Page-level text extractions
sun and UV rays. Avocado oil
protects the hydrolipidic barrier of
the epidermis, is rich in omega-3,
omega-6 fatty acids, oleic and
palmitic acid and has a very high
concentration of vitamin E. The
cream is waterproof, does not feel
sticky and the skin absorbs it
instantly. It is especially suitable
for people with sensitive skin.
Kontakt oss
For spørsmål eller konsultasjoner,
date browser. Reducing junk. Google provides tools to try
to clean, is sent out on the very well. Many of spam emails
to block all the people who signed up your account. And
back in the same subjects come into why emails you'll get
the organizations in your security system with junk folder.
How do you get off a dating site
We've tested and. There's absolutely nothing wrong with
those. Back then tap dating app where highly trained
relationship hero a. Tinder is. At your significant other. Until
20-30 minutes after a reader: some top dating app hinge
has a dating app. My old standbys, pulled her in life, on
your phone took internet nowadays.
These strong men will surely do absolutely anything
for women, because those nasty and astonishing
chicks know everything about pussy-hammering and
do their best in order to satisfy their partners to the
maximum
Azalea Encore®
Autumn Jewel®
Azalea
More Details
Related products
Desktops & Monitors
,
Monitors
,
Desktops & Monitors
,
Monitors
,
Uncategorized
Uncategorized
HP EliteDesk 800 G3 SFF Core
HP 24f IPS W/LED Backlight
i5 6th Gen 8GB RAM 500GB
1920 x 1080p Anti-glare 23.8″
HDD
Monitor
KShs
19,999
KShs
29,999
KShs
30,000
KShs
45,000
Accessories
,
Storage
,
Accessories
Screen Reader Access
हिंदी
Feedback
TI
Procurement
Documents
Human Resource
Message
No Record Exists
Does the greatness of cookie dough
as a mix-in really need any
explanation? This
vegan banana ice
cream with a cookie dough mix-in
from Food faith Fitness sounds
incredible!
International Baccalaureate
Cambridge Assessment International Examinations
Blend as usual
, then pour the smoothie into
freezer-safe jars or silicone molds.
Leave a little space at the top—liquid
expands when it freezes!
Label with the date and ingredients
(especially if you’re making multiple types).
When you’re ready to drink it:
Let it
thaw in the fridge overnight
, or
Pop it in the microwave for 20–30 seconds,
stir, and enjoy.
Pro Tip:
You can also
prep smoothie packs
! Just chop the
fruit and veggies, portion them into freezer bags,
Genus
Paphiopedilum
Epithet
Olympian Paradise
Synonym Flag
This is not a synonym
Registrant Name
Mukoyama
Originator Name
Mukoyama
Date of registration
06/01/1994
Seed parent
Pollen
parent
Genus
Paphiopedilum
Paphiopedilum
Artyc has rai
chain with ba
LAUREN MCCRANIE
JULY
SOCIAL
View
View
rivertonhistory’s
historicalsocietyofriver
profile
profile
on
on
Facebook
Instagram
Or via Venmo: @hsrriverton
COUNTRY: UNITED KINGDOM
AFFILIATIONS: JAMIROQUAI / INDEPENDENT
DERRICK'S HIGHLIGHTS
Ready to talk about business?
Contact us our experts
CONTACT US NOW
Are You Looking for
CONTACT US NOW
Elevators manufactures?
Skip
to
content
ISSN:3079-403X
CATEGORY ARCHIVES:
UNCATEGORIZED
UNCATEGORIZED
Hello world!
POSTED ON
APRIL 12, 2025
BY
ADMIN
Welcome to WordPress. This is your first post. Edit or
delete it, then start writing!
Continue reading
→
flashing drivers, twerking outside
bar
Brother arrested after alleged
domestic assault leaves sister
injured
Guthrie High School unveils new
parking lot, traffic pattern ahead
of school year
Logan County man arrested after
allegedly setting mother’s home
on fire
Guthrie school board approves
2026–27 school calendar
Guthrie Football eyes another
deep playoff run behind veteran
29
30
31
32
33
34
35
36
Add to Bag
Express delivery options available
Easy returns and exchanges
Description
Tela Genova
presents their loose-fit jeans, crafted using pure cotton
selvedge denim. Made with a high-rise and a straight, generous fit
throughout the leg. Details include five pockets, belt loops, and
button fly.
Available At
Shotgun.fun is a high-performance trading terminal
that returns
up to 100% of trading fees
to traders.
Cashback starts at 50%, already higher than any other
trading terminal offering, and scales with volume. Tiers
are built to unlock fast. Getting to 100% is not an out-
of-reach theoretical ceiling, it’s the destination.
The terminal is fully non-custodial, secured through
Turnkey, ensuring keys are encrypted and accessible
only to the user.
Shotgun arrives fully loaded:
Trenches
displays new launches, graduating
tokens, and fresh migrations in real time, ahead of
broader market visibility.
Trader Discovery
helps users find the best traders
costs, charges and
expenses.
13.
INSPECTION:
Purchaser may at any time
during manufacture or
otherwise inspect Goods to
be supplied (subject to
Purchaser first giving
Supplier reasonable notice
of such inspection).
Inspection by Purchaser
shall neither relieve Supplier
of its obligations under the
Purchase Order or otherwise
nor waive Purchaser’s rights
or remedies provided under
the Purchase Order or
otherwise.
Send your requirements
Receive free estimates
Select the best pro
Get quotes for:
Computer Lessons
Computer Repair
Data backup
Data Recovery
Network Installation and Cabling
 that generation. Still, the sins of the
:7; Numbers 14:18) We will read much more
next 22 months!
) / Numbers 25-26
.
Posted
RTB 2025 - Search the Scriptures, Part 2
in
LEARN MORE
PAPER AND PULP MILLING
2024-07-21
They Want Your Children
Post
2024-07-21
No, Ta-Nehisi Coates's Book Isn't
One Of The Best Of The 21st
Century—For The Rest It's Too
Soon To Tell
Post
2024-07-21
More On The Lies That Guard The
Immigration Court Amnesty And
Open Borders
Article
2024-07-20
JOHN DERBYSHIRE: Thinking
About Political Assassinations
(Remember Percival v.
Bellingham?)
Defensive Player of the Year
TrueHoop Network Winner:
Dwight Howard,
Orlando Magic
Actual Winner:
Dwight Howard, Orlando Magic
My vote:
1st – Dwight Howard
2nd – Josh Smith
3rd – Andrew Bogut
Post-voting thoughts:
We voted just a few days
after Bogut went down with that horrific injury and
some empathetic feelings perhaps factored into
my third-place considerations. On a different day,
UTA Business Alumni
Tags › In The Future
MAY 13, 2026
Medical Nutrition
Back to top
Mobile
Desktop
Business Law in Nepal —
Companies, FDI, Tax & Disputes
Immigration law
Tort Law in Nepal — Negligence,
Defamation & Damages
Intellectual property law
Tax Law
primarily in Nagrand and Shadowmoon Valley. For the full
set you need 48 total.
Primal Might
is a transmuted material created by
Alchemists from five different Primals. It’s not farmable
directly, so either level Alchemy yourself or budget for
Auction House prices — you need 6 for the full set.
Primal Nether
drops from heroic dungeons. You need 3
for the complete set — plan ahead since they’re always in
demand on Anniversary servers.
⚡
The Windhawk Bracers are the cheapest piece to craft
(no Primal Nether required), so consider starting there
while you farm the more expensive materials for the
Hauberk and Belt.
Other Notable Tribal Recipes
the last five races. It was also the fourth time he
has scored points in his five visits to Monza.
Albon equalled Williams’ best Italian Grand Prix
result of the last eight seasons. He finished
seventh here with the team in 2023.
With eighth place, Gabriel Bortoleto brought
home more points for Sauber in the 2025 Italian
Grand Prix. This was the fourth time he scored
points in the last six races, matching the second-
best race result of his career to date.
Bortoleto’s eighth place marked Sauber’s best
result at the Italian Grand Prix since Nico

▶ _Instructions for the task_:
Above are the records. Copy the lines beginning at the one that has "be supplied (subject to" and ending with the one that has "Dwight Howard, Orlando Magic", unchanged.

▶ _Task output_:
be supplied (subject to
Purchaser first giving
Supplier reasonable notice
of such inspection).
Inspection by Purchaser
shall neither relieve Supplier
of its obligations under the
Purchase Order or otherwise
nor waive Purchaser’s rights
or remedies provided under
the Purchase Order or
otherwise.
Send your requirements
Receive free estimates
Select the best pro
Get quotes for:
Computer Lessons
Computer Repair
Data backup
Data Recovery
Network Installation and Cabling
 that generation. Still, the sins of the
:7; Numbers 14:18) We will read much more
next 22 months!
) / Numbers 25-26
.
Posted
RTB 2025 - Search the Scriptures, Part 2
in
LEARN MORE
PAPER AND PULP MILLING
2024-07-21
They Want Your Children
Post
2024-07-21
No, Ta-Nehisi Coates's Book Isn't
One Of The Best Of The 21st
Century—For The Rest It's Too
Soon To Tell
Post
2024-07-21
More On The Lies That Guard The
Immigration Court Amnesty And
Open Borders
Article
2024-07-20
JOHN DERBYSHIRE: Thinking
About Political Assassinations
(Remember Percival v.
Bellingham?)
Defensive Player of the Year
TrueHoop Network Winner:
Dwight Howard,
Orlando Magic
Actual Winner:
Dwight Howard, Orlando Magic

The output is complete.